São Paulo – Brazilian agribusiness exports grossed USD 88.22 billion in 2015, down 8.8% from USD 96.75 billion in 2014, the Brazilian Ministry of Agriculture, Livestock and Supply reported this Monday (11) in Brasília. Imports plummeted 21.3% to USD 13.07 billion. The ensuing trade surplus was USD 75.15%. Agribusiness products accounted for 46.2% of total exports from Brazil last year.
According to the ministry, despite the decline in sales figures, volume increased for several products. The amounts of soy, soy bran, raw chicken and green coffee beans exported from Brazil were the highest ever.
Soybean exports fetched USD 20.982 billion, down 9.8%, but shipped volume was up 18.9% to 54.3 million tons. The Ministry reported that in 2014, Brazilian soy was exported for USD 509 per ton. Last year, the average price dropped to USD 386 per ton, a 24.2% decline.
Soy bean, bran and oil were the top-selling product group, grossing USD 27.957 billion, down 11% from 2014. Beef exports reached USD 14.7 billion, down 15.5%, and forest products’ exports fetched USD 10.33 billion, up 3.8%. Sugar and ethanol exports reached USD 8.5 billion (-17.7%) and coffee exports fetched USD 6.16 billion (-7.6%).
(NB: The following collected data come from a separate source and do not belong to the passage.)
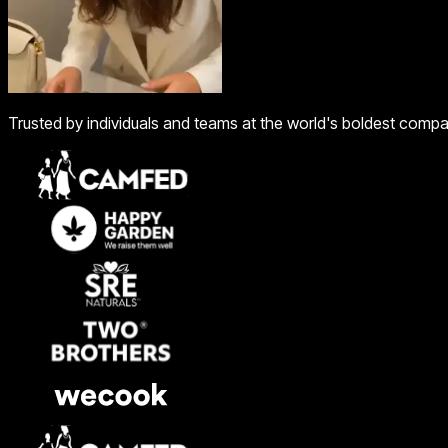
Trusted by individuals and teams at the world's boldest comp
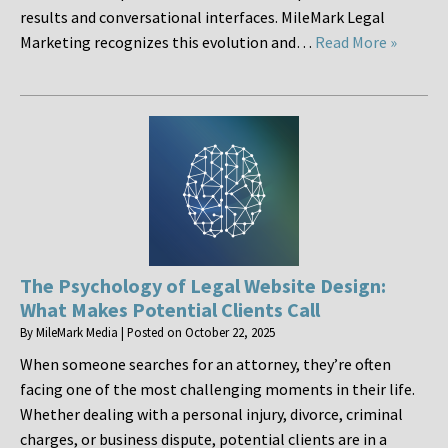
results and conversational interfaces. MileMark Legal
Marketing recognizes this evolution and…
Read More »
The Psychology of Legal Website Design:
What Makes Potential Clients Call
By
MileMark Media
|
Posted on
October 22, 2025
When someone searches for an attorney, they’re often
facing one of the most challenging moments in their life.
Whether dealing with a personal injury, divorce, criminal
charges, or business dispute, potential clients are in a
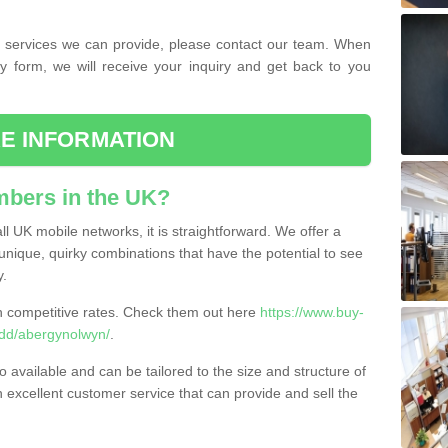
the services we can provide, please contact our team. When
ry form, we will receive your inquiry and get back to you
E INFORMATION
bers in the UK?
l UK mobile networks, it is straightforward. We offer a
nique, quirky combinations that have the potential to see
y.
competitive rates. Check them out here
https://www.buy-
dd/abergynolwyn/
.
 available and can be tailored to the size and structure of
excellent customer service that can provide and sell the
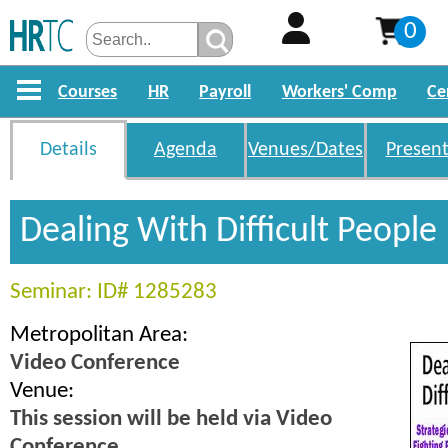
0
Courses
HR
Payroll
Workers' Comp
Ce
Details
Agenda
Venues/Dates
Present
Dealing With Difficult People
Seminar: ID# 1285283
Metropolitan Area:
Video Conference
Venue:
This session will be held via Video
Conference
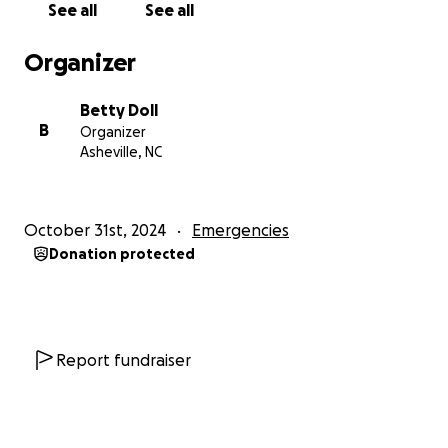
See all
See all
community life.
Organizer
Thank you for helping us rebuild.
The River Knoll Community
Betty Doll
B
Organizer
Asheville, NC
October 31st, 2024
Emergencies
Donation protected
Report fundraiser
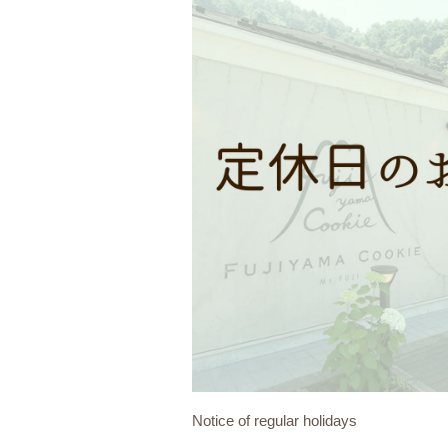
Notice of regular holidays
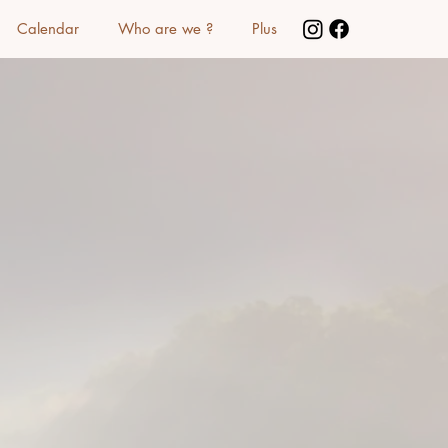
Calendar
Who are we ?
Plus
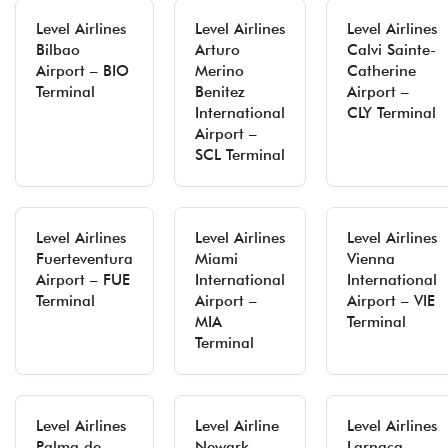
Level Airlines
Level Airlines
Level Airlines
Bilbao
Arturo
Calvi Sainte-
Airport – BIO
Merino
Catherine
Terminal
Benitez
Airport –
International
CLY Terminal
Airport –
SCL Terminal
Level Airlines
Level Airlines
Level Airlines
Fuerteventura
Miami
Vienna
Airport – FUE
International
International
Terminal
Airport –
Airport – VIE
MIA
Terminal
Terminal
Level Airlines
Level Airline
Level Airlines
Palma de
Newark
Larnaca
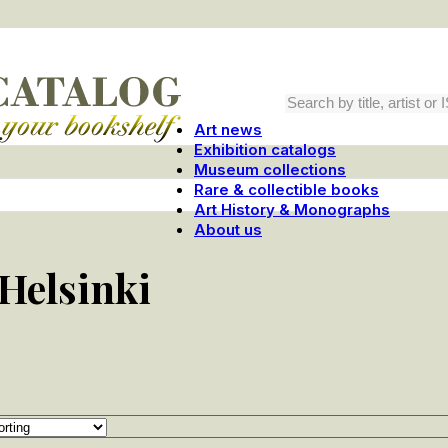
Art news
Exhibition catalogs
Museum collections
Rare & collectible books
Art History & Monographs
About us
Helsinki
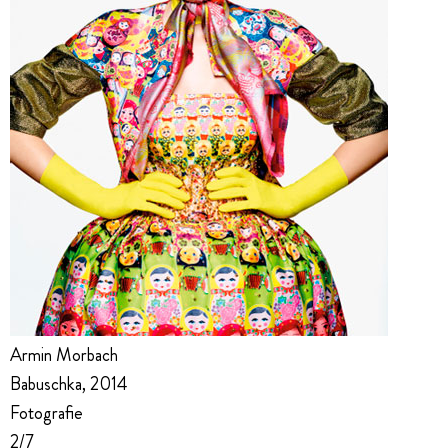
Armin Morbach
Babuschka, 2014
Fotografie
2/7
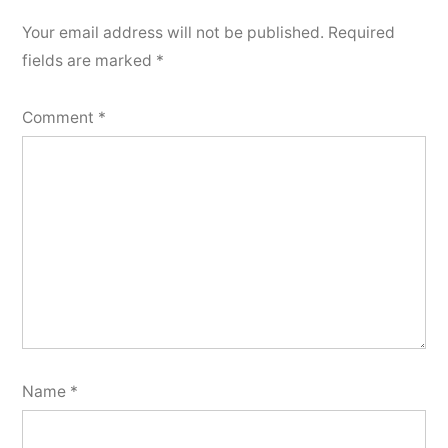
Your email address will not be published.
Required
fields are marked
*
Comment
*
Name
*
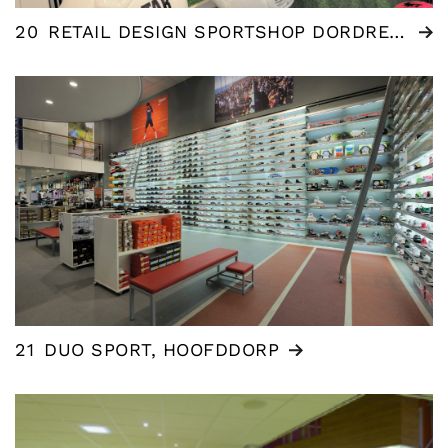
20
RETAIL DESIGN SPORTSHOP DORDRECHT
21
DUO SPORT, HOOFDDORP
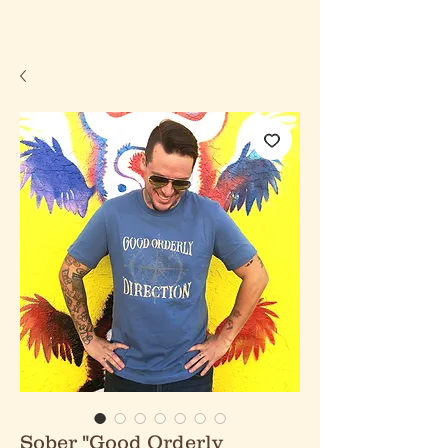
Sober "Good Orderly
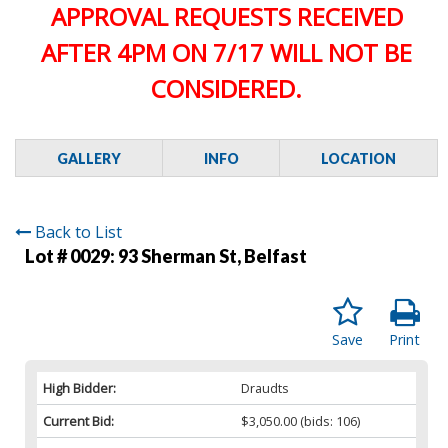
APPROVAL REQUESTS RECEIVED
AFTER 4PM ON 7/17 WILL NOT BE
CONSIDERED.
GALLERY
INFO
LOCATION
Back to List
Lot # 0029:
93 Sherman St, Belfast
Save
Print
High Bidder:
Draudts
Current Bid:
$3,050.00
(bids: 106)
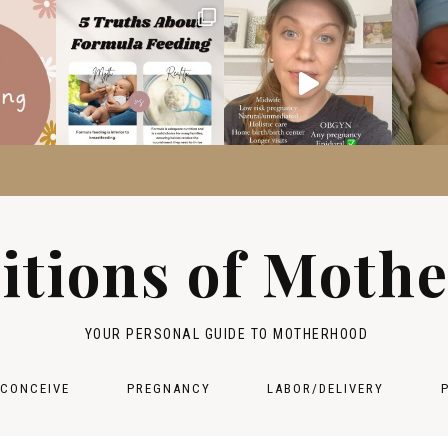
itions of Moth
YOUR PERSONAL GUIDE TO MOTHERHOOD
 CONCEIVE
PREGNANCY
LABOR/DELIVERY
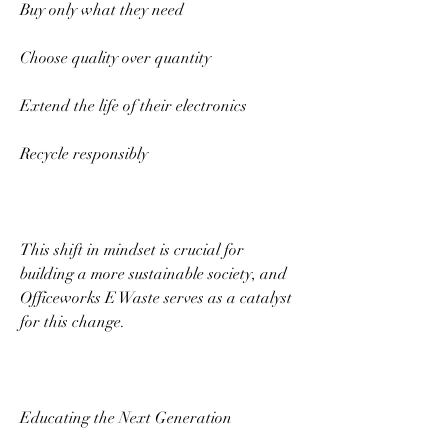
Buy only what they need 
Choose quality over quantity 
Extend the life of their electronics 
Recycle responsibly 
This shift in mindset is crucial for 
building a more sustainable society, and 
Officeworks E Waste serves as a catalyst 
for this change. 
Educating the Next Generation 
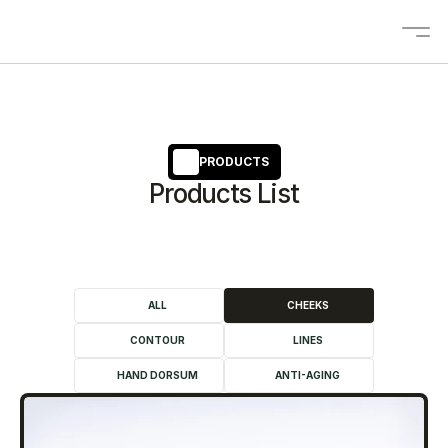
About
Solutions
PRODUCTS
Products List
OEM/ODM
Blogs
Contact
Products
ALL
CHEEKS
CONTOUR
LINES
Contact us
HAND DORSUM
ANTI-AGING
Select Language
EN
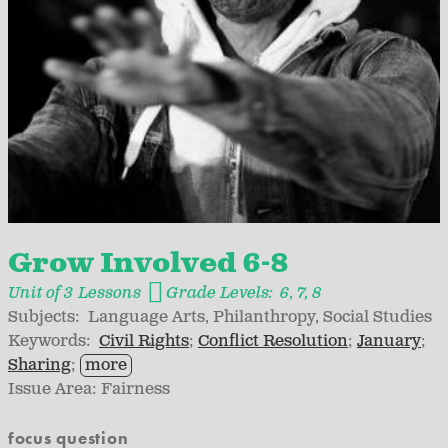
Grow Involved 6-8
Unit of 3 Lessons
Grade Levels:
6
7
8
Subjects:
Language Arts
Philanthropy
Social Studies
Keywords:
Civil Rights
Conflict Resolution
January
Sharing
more
Issue Area:
Fairness
focus question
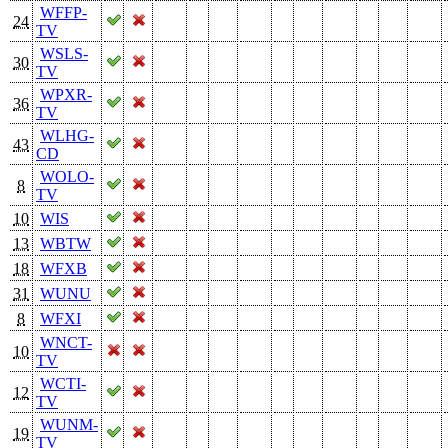
WFFP-
24
TV
WSLS-
30
TV
WPXR-
36
TV
WLHG-
43
CD
WOLO-
8
TV
10
WIS
13
WBTW
18
WFXB
31
WUNU
8
WFXI
WNCT-
10
TV
WCTI-
12
TV
WUNM-
19
TV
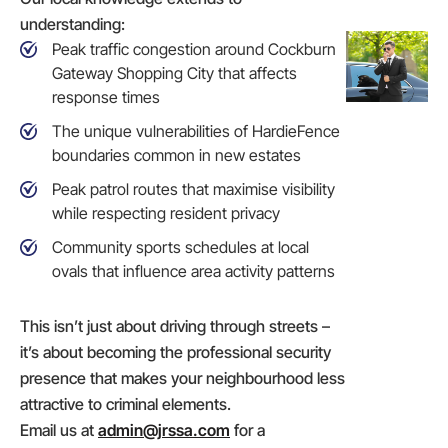
understanding:
Peak traffic congestion around Cockburn
Gateway Shopping City that affects
response times
The unique vulnerabilities of HardieFence
boundaries common in new estates
Peak patrol routes that maximise visibility
while respecting resident privacy
Community sports schedules at local
ovals that influence area activity patterns
This isn’t just about driving through streets –
it’s about becoming the professional security
presence that makes your neighbourhood less
attractive to criminal elements.
Email us at
admin@jrssa.com
for a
The leading importing region was Asia, at USD 38 billion, down 3.2% from 2014, followed by the European Union at USD 18.2 billion (-14.9%); Nafta (United States, Mexico and Canada), at USD 7.7 billion (-6%); the Middle East, at USD 7.2 billion (-0.4%); and Africa, at USD 5.8 billion (-11.2%).
China was the top individual importer of Brazilian agriculture and livestock products at USD 21.8 billion last year, down 3.6% from 2014, followed by the United States, the Netherlands, Germany and Japan.
Saudi Arabia ranked 7th overall and was the top Arab buyer at USD 2.2 billion in 2015, up 8% from 2014. Egypt ranked 15th. Brazilian agribusiness exports to the North African country grossed USD 1.7 billion in 2015, down 1.9% from 2014. These were the two Arab nations in Brazil’s top 20 export list in 2015.
In December alone, Brazilian exports fetched USD 6.86 billion, up 1.4% from December 2014. Imports amounted to USD 896 million, down 28.1%. Meats, cereals, sugar and ethanol, forest products and soy bean, bran and oil were the top-selling products in December. The top agribusiness import products were wheat, fisheries, paper and malt.
At a press conference, the Agriculture Ministry’s International Relations secretary Tatiana Palermo said agribusiness export revenues “fell much less” than those of other sectors of the economy.
“The slowdown was far less pronounced than in other sectors [of the Brazilian economy which export]. We have kept the overall trade balance from falling too much and we also achieved a surplus at a very difficult time, even as the global economy is slowing down, especially China’s,” government news outlet Agência Brasil quoted Palermo as saying.
She also said the Ministry expects a 2% rebound in value and bigger export volumes in 2016. “For 2016, we are hoping to see revenues and export volume go up for beef, because we have begun selling to China, Saudi Arabia and Russia,” the secretary said.